Saya kembali mengajar. Tapi Ifan terus menatap saya seolah menunggu keputusan.
"Di hukum, Bunda?" akhirnya Ifan bertanya.
"Iya," sahut saya ringan.
"Nggak boleh main komputer?"
"Iya."
"Berapa hari, Bun?"
"Dua hari aja."
"Oke," kata Ifan dengan wajah pasrah dan kemudian melanjutkan pelajaran.

Merasa sedikit iba bercampur geli, saya memutuskan untuk meminta bantuan pengasuh Ifan melihat apakah panduan tersebut memang hilang atau hanya terselip di antara lembaran buku. Dan memang, ketemu :)
Secara diam-diam pengasuh memberikan panduan penulisan tersebut kepada saya.
Menjelang akhir pengajaran, ketika Ifan sedang menunduk menulis huruf di bukunya, saya perlahan-lahan meletakkan panduan tersebut di atas meja.
Ketika Ifan selesai menulis dan menengadahkan kepalanya, matanya tertumbuk pada Panduan Penulisan Huruf Sambung yang terletak manis di depannya :D

"Waaaa.... ini dia panduannya... Ifan kira hilaaaanngggg... Nggak jadi dihukum dooonnnggg...." teriak Ifan spontan dengan gembira, dengan mata berkaca-kaca :D
Saya spontan tertawa, kemudian memeluk Ifan, hingga Ifan kini ikut tertawa meskipun matanya tetap berkaca-kaca.
"Bunda bahagia Ifan menunjukkan sikap konsekuen tadi, meskipun Bunda tidak menyinggung soal hukuman, tapi Ifan yang menanyakan," saya berkata sambil mencium keningnya.

Kembali kepada "Shalat", sebagai seorang yang bisa dikatakan cukup awam dalam ilmu agama sehingga masih terus belajar baik untuk diri sendiri maupun untuk mengajari kedua putra kami, terus terang saya masih belum menemukan metode yang dengan panjang lebar menjelaskan bagaimana cara membuat anak-anak kita mencintai agama dengan seutuhnya, sehingga tercapai kesadaran shalat tanpa diminta.
Namun, karena nilai-nilai yang ditanamkan oleh mentor Paskibra 78 ketika saya SMA, cara yang saya anggap lebih mudah untuk saya adalah dengan menerapkan Disiplin Shalat sehingga menjadikan anak-anak "terbiasa" mengerjakan shalat.
Saya berharap seperti Cinta dalam Falsafah Jawa Tengah yang sering saya dengar : Witing Tresno Jalaran Soko Kulino yang artinya Cinta Tumbuh Karena Terbiasa, anak-anak kami akan terbiasa mengerjakan shalat, secara otomatis tergerak melaksanakan shalat ketika waktunya tiba, dan merasa ada sesuatu yang "hilang" jika tidak mengerjakan shalat. Jika "Telah Terbiasa" untuk shalat sudah mendasar dalam diri mereka, maka kemudian saya akan berdoa agar rasa "Telah Terbiasa" tersebut perlahan-lahan berubah menjadi "Cinta".

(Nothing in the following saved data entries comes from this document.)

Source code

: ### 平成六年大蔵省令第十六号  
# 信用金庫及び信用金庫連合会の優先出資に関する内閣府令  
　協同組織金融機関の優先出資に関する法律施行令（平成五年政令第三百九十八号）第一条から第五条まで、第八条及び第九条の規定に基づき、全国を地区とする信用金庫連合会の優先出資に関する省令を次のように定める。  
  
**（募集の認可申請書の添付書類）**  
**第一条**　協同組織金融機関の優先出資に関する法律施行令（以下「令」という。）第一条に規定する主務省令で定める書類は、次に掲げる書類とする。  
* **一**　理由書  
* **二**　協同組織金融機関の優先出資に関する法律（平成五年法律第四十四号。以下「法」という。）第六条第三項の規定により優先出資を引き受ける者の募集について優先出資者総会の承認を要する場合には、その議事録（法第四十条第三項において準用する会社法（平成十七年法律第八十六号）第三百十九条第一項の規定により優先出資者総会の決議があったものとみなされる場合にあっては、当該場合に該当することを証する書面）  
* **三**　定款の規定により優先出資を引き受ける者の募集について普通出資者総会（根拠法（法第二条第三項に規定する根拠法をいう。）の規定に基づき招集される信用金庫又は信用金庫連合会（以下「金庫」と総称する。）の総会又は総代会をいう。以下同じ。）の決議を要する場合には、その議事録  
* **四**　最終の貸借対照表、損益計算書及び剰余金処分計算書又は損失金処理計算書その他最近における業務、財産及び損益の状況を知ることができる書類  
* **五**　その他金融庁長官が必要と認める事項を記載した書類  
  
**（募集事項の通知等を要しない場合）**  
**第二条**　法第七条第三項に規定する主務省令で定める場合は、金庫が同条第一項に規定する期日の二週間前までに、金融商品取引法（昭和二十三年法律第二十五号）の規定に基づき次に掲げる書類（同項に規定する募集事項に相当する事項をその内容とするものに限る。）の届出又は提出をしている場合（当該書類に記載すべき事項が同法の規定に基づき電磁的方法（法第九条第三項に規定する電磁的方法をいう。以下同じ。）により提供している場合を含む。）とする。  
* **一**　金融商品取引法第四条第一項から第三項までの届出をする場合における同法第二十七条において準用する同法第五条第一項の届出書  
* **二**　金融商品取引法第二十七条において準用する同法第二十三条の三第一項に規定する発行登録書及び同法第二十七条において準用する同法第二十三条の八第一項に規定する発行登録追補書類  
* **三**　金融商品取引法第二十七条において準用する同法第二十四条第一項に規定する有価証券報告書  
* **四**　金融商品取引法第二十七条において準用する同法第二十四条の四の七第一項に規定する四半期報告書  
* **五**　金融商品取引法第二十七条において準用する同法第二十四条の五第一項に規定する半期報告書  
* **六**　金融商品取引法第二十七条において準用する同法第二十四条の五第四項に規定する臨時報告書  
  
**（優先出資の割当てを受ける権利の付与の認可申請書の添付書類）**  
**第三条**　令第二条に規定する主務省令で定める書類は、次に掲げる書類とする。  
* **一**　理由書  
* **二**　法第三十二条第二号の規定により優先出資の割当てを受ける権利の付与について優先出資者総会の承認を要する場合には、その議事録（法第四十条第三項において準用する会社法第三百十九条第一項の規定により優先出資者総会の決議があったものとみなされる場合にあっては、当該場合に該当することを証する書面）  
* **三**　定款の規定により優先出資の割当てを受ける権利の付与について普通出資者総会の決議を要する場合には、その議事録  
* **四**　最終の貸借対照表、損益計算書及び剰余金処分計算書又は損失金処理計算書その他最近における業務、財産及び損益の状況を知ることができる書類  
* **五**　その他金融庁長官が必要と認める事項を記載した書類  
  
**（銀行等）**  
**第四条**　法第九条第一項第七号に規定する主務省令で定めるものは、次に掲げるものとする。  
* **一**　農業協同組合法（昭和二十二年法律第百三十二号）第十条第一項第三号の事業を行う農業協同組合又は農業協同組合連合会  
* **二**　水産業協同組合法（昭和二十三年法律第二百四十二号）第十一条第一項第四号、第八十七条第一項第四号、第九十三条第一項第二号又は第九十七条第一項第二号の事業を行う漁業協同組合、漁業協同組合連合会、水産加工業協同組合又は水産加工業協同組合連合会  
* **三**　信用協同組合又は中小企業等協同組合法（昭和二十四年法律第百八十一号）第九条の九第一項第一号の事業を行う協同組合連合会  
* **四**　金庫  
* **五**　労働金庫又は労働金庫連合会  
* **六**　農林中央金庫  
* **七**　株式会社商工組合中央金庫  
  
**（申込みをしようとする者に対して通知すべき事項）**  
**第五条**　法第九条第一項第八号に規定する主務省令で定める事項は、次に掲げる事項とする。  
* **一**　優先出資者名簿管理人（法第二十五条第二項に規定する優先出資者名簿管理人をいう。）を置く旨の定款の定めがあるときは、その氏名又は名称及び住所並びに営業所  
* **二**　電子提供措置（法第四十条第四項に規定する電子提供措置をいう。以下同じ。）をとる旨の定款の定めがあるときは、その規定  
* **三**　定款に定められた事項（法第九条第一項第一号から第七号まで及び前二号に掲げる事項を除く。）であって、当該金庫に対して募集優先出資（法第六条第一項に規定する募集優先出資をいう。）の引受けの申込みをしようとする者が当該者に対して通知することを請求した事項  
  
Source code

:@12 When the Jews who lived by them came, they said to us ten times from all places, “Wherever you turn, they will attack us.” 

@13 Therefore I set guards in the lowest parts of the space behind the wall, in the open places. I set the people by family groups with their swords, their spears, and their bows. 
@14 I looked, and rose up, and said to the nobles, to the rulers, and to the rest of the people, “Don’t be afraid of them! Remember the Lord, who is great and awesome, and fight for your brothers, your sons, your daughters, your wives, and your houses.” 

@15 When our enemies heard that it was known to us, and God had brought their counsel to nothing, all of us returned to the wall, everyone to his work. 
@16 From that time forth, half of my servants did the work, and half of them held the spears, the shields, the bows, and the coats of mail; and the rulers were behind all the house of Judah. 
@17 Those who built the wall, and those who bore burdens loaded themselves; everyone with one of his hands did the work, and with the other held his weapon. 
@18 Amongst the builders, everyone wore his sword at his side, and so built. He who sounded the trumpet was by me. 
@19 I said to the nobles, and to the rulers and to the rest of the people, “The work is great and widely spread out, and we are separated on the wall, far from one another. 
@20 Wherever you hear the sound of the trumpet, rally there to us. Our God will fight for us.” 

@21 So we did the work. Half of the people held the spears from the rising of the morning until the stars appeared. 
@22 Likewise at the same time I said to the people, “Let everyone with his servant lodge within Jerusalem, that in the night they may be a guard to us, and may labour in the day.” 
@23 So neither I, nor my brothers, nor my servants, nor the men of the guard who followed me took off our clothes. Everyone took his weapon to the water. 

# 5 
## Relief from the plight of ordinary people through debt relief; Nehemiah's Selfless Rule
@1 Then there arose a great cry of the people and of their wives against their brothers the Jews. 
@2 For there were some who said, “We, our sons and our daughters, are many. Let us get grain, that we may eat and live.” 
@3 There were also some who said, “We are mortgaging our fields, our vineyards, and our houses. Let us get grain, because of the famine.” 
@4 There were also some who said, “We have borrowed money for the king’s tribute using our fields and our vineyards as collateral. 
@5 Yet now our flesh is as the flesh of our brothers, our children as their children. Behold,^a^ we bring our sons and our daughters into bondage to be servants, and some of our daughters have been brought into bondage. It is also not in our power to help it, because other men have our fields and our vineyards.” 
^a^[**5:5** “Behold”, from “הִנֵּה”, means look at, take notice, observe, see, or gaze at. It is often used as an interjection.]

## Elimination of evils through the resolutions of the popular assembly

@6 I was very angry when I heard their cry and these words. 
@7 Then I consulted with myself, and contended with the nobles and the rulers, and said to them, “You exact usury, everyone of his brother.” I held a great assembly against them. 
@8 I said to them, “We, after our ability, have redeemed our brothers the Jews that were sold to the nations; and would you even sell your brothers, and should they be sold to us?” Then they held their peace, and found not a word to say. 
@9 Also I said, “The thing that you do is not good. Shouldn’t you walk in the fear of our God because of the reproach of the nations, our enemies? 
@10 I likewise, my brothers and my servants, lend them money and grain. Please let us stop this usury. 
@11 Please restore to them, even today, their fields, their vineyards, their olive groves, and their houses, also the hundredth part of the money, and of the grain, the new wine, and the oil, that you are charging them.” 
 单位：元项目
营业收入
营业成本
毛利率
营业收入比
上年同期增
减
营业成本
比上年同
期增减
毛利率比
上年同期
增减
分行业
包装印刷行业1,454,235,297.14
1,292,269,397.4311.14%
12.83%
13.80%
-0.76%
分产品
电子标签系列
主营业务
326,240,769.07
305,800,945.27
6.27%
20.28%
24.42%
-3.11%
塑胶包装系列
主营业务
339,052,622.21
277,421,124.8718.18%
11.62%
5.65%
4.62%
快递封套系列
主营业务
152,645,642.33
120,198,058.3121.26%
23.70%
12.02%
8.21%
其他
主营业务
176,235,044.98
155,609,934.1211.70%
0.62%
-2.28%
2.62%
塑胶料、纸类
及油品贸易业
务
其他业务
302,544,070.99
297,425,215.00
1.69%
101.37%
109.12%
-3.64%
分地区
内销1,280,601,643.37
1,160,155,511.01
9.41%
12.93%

Untuk menanamkan Disiplin, hampir semua bidang saya rasa menggunakan metode "Pemaksaan" meskipun mungkin diterapkan secara halus dan kekeluargaan :)
Ifan mulai diajarkan gerakan shalat sejak usia 4 tahun, dan bacaan shalat secara bertahap sejak usia 5 tahun.
Akibat penerapan disiplin untuk Shalat, Ifan saat ini secara otomatis melaksanakan shalat Subuh ketika terbangun di pagi hari sekolah (herannya jika di pagi hari Sabtu, Minggu dan hari libur sekolah tetap harus disuruh dulu hehehe). Ifan juga langsung berdiri dan berangkat ke mesjid jika mendengar adzan Magrib, Isya dan shalat Jum'at. Untuk shalat Dzuhur, pada hari sekolah Ifan melaksanakannya di sekolah. Jika sedang di rumah, maka shalat Dzuhur dan Ashar, sampai saat ini Ifan masih harus selalu diingatkan :)
Lingkungan tempat Ifan berada juga sangat mempengaruhi "kebiasaan shalat" Ifan.
Kebiasaan shalat tanpa diingatkan di atas berlaku ketika Ifan berada di rumah saja. Juga jika sedang pergi ke pesta pernikahan yang diselenggarakan di sebuah mesjid bersama saya, maka Ifan bisa tiba-tiba menghilang di tengah pesta, dan kemudian bergabung kembali bersama saya dengan wajah segar sambil menunjuk dan berkata, "Bunda, kalo mau shalat disana, Ifan udah."
Namun, jika Ifan sedang berlibur di rumah sepupu atau kakek neneknya, maka Ifan masih harus selalu diingatkan untuk semua waktu shalat. Karena itu jika Ifan hendak berlibur, saya pasti menelepon kakak, mertua atau orangtua saya, meminta mereka jangan lupa mengingatkan Ifan untuk shalat jika saya tidak sempat menelepon untuk mengingatkan Ifan :)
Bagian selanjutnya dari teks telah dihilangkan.